2008年5月7日

渡辺香津美はメイド・イン・ジャパンを誇れるテクニシャン


渡辺香津美「TOCHIKA」

80年ごろのアルバムかな?このブログは「ロック」がテーマなんだけど、この渡辺香津美はやっぱりジャズ出身なんだよね。でも、あの時代の日本の音楽を作った一人には違いないんで、そういうパイオニア精神はやっぱりロックなんだと思う。

 この「TOCHIKA」は80年代の渡辺香津美の代表作で、アルバム中の「ユニコーン」はテレビのCMでも流れてたので有名な曲だ。この頃の香津美のギターはテクニック的にも最も油がのってる時期で、とにかくメッチャ難しいフレーズでも、簡単にサラッと弾くかと思えば、普通レベルのフレーズもすごいスピード感で弾いてしまう、まさにギターと一体化したようなギタリストだった。ジャンル的にも、とにかく何でも弾けた。ジャズはもちろん、ロックもクラシックもボサ・ノヴァもフラメンコも、ベンチャーズも…。 

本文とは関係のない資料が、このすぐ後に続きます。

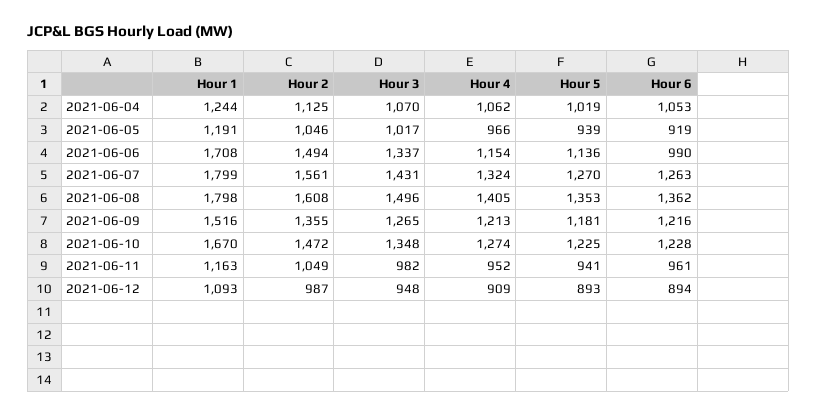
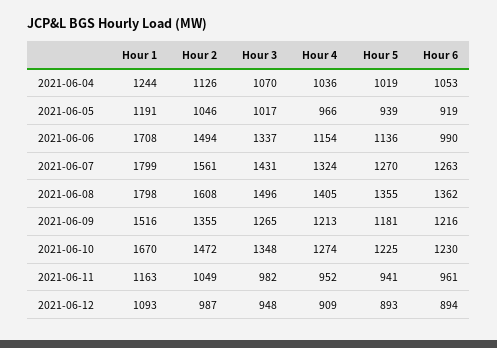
  {
    "Hour 1": {
      "2021-06-04": 1244,
      "2021-06-05": 1191,
      "2021-06-06": 1708,
      "2021-06-07": 1799,
      "2021-06-08": 1798,
      "2021-06-09": 1516,
      "2021-06-10": 1670,
      "2021-06-11": 1163,
      "2021-06-12": 1093
    },
    "Hour 2": {
-     "2021-06-04": 1125,
+     "2021-06-04": 1126,
      "2021-06-05": 1046,
      "2021-06-06": 1494,
      "2021-06-07": 1561,
      "2021-06-08": 1608,
      "2021-06-09": 1355,
      "2021-06-10": 1472,
      "2021-06-11": 1049,
      "2021-06-12": 987
    },
    "Hour 3": {
      "2021-06-04": 1070,
      "2021-06-05": 1017,
      "2021-06-06": 1337,
      "2021-06-07": 1431,
      "2021-06-08": 1496,
      "2021-06-09": 1265,
      "2021-06-10": 1348,
      "2021-06-11": 982,
      "2021-06-12": 948
    },
    "Hour 4": {
-     "2021-06-04": 1062,
+     "2021-06-04": 1036,
      "2021-06-05": 966,
      "2021-06-06": 1154,
      "2021-06-07": 1324,
      "2021-06-08": 1405,
      "2021-06-09": 1213,
      "2021-06-10": 1274,
      "2021-06-11": 952,
      "2021-06-12": 909
    },
    "Hour 5": {
      "2021-06-04": 1019,
      "2021-06-05": 939,
      "2021-06-06": 1136,
      "2021-06-07": 1270,
-     "2021-06-08": 1353,
+     "2021-06-08": 1355,
      "2021-06-09": 1181,
      "2021-06-10": 1225,
      "2021-06-11": 941,
      "2021-06-12": 893
    },
    "Hour 6": {
      "2021-06-04": 1053,
      "2021-06-05": 919,
      "2021-06-06": 990,
      "2021-06-07": 1263,
      "2021-06-08": 1362,
      "2021-06-09": 1216,
-     "2021-06-10": 1228,
+     "2021-06-10": 1230,
      "2021-06-11": 961,
      "2021-06-12": 894
    }
  }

 でも、この人の持ち味はあくまでも、ジェントルで、アカデミックな香りのする音楽で、それがすごく好みの別れるところなんだろうなあ。14歳でジャズのリーダーアルバムを発表するぐらいだから(初録音じゃなくて、リーダーアルバム!)才能はあるし、とにかくいつもギター触って、弾いてるような噂も聞くし、きっと才能と、ギターの練習して、いつも向上していく努力(これも、また努力できる才能なんだけど)に恵まれてるんだろうけど、あまりにも巧すぎるのも考えモンですね。

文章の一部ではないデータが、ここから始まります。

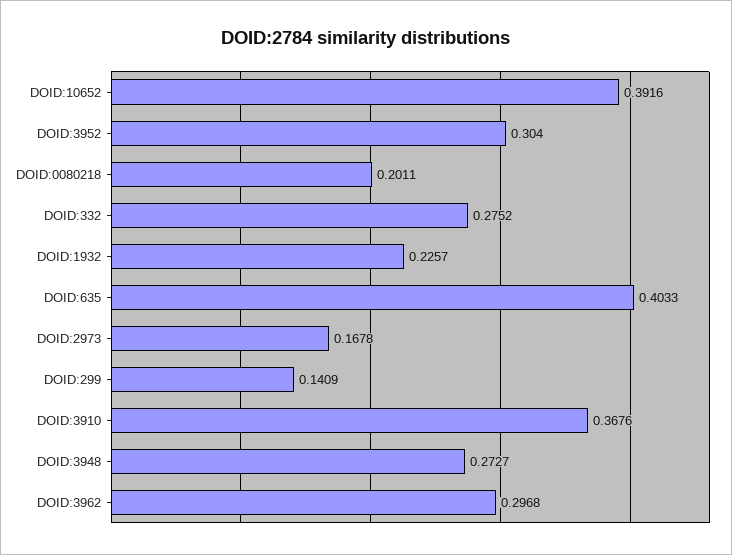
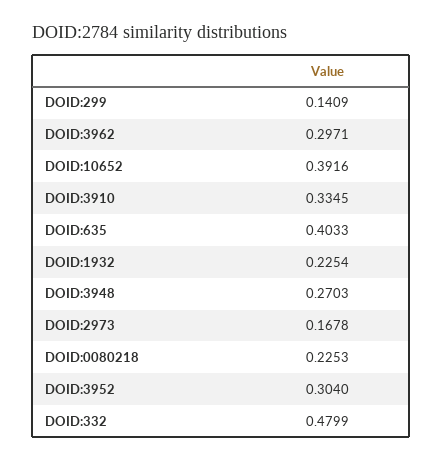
  {
    "DOID:10652": 0.3916,
    "DOID:3952": 0.304,
-   "DOID:0080218": 0.2011,
+   "DOID:0080218": 0.2253,
-   "DOID:332": 0.2752,
+   "DOID:332": 0.4799,
-   "DOID:1932": 0.2257,
+   "DOID:1932": 0.2254,
    "DOID:635": 0.4033,
    "DOID:2973": 0.1678,
    "DOID:299": 0.1409,
-   "DOID:3910": 0.3676,
+   "DOID:3910": 0.3345,
-   "DOID:3948": 0.2727,
+   "DOID:3948": 0.2703,
-   "DOID:3962": 0.2968
+   "DOID:3962": 0.2971
  }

 実は私の好きな渡辺香津美のギタープレイは、1978年ごろの坂本龍一のソロアルバム「千のナイフ」でのタイトル曲と、「エンド・オブ・エイジア」でのプレイ。日本のテクノミュージックの夜明けのようなアルバムで、この曲を聴いたときは、「日本の音楽が世界で羽ばたく。新しい時代が来るんだ」って単純に思ってしまって感動しちゃいました。

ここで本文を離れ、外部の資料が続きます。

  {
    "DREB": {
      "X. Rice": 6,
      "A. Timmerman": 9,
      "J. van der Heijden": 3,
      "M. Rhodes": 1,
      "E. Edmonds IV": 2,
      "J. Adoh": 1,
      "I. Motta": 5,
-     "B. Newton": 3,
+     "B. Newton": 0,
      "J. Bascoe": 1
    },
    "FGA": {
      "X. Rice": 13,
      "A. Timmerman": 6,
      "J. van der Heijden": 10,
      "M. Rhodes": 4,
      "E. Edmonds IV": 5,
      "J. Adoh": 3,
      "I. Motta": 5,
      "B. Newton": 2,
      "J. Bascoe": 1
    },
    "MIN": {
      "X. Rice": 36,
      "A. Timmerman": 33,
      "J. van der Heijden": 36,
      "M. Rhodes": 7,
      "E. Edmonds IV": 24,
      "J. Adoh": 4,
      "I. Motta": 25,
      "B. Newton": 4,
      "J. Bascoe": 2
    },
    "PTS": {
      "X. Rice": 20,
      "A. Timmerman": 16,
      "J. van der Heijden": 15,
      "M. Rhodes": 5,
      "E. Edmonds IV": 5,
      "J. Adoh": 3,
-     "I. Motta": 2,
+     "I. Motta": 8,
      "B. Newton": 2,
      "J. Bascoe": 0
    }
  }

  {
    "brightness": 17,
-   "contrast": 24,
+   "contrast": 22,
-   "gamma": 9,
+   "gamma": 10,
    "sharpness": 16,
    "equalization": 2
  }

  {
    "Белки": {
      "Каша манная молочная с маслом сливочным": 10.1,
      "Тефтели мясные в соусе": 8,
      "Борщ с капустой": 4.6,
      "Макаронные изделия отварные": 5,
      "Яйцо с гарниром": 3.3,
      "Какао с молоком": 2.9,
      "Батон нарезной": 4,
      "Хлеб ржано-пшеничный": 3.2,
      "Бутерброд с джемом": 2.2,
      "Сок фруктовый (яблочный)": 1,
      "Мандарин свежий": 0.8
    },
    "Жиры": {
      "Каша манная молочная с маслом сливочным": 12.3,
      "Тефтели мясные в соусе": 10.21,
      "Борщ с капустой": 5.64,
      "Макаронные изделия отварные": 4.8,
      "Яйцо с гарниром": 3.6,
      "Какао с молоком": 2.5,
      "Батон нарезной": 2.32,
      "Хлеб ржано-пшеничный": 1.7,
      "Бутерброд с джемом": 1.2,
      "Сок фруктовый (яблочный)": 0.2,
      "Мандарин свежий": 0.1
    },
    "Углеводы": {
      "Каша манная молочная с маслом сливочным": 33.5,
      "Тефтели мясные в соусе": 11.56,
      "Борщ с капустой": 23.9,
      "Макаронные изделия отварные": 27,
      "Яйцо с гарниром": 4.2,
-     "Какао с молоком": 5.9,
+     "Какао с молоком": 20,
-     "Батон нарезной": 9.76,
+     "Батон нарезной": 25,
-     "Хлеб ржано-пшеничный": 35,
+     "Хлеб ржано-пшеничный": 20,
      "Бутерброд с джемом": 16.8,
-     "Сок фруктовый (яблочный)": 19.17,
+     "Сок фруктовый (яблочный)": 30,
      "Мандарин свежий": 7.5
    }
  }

 そのあと、渡辺香津美のソロアルバム「KYLYN」でまた坂本龍一&矢野顕子と演奏してます。これも後のイエローマジックオーケストラに続くPOPさをもち合せた好盤で、聴きまくってました。それから、本格的にイエローマジックオーケストラがデビューして、その1979年か80年のワールドツアーに渡辺香津美はサポートギタリストとして参加するんだ。ロンドン・パリのヨーロッパ公演とロス・ニューヨークのアメリカ公演で、テクノミュージックは世界の音楽になっていくんです。そしてこのときの渡辺香津美の演奏は様々な伝説(実話です)を産みます。いわく、あのマイルス・デイビスからグループに誘われた。いわく、香津美の演奏を見ていたパット・メセニーの顔が青ざめてきて、ギターの練習しに急いで家に帰ったetc。
(このライブの演奏はyoutubeで見れますので、興味のある方はどうぞ。絶対ビックリしますから)

でも、この「TOCHIKA」はバックをマイク・マイニエリを中心とした、当時のニューヨークのTOPミュージシャンで固めてるので、ソリッドで緊張感のある演奏が楽しめます。少し突っ込んだ話をすると、曲によって、ドラマーがスティーブ・ジョーダンと、ピーター・アースキンを使い分けているようで、そこのところが、プロデューサーのマイク・マイニエリのこだわりです。
でも、まだ直に彼のプレイを見たことがないので、今度、機会があれば、できるだけ真近で見たいと思っております。